Google Chrome is a resource hog. You know it, we know it, and Google knows it. But little has been done over the years to mitigate the browser's long-standing reputation for shortening battery life.
Fortunately, however, there may be a fix coming soon that could make your laptop last longer while using Chrome.
A new experimental flag setting in Chrome86 has been discovered by The Windows Club. Its purpose is to limit the Javascript timer so that inactive tabs are not constantly updated in the background.
The new policy triggers the Javascript timer once a minute after a tab has been left for five minutes, similar to how Safari works; according to a document shared by The Windows Club, Google states that activating it immediately extends the lifespan noticeably extended.
A laptop with 36 tabs open and running Chrome with an experimental Javascript setting turned on lasted nearly two hours longer on a charge than the same laptop with that setting turned off. and found that the new behavior also extended battery life by about 35 minutes.
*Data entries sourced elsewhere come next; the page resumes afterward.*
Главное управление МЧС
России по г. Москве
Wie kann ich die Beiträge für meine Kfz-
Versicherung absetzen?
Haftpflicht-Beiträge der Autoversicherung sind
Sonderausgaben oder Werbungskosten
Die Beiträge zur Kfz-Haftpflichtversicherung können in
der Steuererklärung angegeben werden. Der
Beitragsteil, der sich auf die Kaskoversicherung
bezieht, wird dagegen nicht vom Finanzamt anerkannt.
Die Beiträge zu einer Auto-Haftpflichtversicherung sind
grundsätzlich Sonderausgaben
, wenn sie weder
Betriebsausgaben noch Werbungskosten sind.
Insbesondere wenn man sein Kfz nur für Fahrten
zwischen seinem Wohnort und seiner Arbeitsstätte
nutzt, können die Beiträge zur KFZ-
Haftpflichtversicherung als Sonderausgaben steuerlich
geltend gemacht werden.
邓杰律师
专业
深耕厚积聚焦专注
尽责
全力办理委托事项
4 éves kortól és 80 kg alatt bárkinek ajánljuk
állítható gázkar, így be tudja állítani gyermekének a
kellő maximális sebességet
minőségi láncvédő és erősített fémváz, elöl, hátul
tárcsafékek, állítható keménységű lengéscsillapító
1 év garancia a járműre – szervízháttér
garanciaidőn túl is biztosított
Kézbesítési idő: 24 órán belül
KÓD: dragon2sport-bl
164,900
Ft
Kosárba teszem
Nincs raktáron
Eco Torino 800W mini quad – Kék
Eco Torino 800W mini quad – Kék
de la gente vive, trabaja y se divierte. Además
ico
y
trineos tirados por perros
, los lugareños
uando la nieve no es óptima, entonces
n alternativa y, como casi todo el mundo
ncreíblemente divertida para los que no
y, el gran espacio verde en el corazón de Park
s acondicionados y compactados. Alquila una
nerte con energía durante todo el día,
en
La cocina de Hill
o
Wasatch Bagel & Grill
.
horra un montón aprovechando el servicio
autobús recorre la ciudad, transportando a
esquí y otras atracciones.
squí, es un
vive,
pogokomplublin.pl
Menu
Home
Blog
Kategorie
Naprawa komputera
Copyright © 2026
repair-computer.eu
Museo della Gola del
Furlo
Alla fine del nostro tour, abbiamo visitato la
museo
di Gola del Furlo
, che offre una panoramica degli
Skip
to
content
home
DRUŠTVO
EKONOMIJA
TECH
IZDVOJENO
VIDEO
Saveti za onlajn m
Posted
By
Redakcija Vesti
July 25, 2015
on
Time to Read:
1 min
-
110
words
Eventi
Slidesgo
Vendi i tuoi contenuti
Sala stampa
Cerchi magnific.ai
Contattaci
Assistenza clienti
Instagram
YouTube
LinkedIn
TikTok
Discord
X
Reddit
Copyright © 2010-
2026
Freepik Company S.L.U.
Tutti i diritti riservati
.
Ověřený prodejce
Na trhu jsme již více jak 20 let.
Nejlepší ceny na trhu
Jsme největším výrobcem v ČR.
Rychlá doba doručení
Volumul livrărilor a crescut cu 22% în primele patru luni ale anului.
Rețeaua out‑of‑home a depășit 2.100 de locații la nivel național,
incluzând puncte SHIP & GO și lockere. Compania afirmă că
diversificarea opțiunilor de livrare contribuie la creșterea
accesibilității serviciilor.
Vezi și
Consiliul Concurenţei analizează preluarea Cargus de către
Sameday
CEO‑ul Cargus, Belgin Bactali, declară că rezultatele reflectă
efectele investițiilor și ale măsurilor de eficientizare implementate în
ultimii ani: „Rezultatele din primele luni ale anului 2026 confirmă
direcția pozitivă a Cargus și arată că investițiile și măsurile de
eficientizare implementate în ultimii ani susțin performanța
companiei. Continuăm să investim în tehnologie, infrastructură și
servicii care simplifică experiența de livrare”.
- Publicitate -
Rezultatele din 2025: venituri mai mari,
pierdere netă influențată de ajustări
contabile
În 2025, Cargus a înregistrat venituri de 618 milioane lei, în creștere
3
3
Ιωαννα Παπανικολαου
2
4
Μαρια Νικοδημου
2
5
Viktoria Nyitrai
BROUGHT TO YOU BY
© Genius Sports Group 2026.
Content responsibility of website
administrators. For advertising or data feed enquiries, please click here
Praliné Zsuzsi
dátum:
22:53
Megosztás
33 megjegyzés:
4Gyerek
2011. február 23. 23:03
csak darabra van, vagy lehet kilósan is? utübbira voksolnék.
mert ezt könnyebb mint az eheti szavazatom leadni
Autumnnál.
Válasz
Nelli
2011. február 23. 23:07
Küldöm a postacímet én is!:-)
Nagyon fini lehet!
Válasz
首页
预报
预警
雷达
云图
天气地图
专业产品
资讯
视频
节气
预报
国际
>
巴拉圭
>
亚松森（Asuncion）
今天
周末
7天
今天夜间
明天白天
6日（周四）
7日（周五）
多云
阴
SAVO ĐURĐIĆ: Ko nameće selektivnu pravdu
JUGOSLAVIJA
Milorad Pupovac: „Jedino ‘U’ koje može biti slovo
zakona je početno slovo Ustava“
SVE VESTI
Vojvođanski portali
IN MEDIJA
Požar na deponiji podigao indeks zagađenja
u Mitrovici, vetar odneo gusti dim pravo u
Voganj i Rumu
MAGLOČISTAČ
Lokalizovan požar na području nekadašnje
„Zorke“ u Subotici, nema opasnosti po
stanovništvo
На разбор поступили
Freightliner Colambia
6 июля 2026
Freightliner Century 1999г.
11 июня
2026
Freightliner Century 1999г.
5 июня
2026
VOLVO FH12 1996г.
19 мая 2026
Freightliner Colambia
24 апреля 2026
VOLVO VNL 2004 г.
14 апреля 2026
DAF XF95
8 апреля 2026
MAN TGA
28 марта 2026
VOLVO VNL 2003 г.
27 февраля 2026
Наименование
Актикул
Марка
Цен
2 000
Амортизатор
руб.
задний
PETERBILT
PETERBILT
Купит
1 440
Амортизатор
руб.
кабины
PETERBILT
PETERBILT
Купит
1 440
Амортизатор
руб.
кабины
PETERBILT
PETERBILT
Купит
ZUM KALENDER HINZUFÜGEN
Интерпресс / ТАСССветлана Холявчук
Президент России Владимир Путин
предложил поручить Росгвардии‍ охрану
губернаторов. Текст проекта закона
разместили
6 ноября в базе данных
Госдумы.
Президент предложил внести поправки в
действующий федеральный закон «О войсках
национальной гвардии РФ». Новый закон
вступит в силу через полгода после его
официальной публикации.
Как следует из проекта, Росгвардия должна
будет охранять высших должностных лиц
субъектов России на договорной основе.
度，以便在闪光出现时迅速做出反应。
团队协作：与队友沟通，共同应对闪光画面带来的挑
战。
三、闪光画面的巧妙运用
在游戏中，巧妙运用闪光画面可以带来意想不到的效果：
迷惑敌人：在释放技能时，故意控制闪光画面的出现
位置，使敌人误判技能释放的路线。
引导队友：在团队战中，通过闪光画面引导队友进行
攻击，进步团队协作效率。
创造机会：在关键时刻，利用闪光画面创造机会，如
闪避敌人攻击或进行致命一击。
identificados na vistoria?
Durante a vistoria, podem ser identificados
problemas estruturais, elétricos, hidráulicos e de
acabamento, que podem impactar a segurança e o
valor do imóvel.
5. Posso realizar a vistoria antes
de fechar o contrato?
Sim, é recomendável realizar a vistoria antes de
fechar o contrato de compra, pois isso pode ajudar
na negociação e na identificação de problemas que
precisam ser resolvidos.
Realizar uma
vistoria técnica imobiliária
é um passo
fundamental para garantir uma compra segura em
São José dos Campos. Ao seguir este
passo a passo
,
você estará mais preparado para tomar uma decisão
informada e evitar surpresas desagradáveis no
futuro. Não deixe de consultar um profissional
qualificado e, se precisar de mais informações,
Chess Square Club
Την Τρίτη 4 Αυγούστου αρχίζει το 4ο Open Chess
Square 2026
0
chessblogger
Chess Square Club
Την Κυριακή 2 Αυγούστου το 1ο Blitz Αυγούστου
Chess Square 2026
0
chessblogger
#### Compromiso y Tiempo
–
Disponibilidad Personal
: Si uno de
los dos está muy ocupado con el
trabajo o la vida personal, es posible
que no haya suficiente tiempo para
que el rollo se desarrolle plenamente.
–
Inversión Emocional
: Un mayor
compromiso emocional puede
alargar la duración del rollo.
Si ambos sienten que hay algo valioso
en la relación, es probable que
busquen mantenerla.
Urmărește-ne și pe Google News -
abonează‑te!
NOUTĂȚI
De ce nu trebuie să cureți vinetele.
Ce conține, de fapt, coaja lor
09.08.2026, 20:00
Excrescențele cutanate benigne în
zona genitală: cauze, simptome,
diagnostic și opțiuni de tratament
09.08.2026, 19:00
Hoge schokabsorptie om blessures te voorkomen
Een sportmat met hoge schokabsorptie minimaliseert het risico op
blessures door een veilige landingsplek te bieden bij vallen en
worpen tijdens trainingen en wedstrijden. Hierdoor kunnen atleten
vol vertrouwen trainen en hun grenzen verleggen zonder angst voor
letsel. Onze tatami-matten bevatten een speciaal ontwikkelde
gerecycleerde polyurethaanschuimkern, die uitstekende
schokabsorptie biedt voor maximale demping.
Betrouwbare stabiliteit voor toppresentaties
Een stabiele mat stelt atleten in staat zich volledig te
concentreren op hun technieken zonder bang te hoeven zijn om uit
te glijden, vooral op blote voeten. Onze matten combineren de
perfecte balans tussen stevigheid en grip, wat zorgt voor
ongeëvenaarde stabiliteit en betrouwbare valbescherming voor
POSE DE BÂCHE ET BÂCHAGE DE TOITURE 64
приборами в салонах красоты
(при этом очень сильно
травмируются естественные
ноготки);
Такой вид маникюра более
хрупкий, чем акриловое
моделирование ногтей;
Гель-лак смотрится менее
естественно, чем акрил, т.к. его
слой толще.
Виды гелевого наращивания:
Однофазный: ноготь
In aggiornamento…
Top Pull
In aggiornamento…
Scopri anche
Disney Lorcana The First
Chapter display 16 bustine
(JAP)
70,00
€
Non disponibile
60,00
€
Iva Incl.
It is surprising that Google has not implemented this policy in the past. I would have thought that reducing tab activity in the background would be an easy and obvious opportunity to save battery life; according to Windows Club, this setting remains an option in Chrome 86, and Google is still exploring it.
Thankfully, no matter where you use Chrome - Windows, Mac, Chrome OS, Linux, or Android - the new Javascript timer setting should save you precious minutes or hours of battery life. This is because all iOS browsers are powered by Apple's WebKit engine, so we won't see any performance changes on this platform.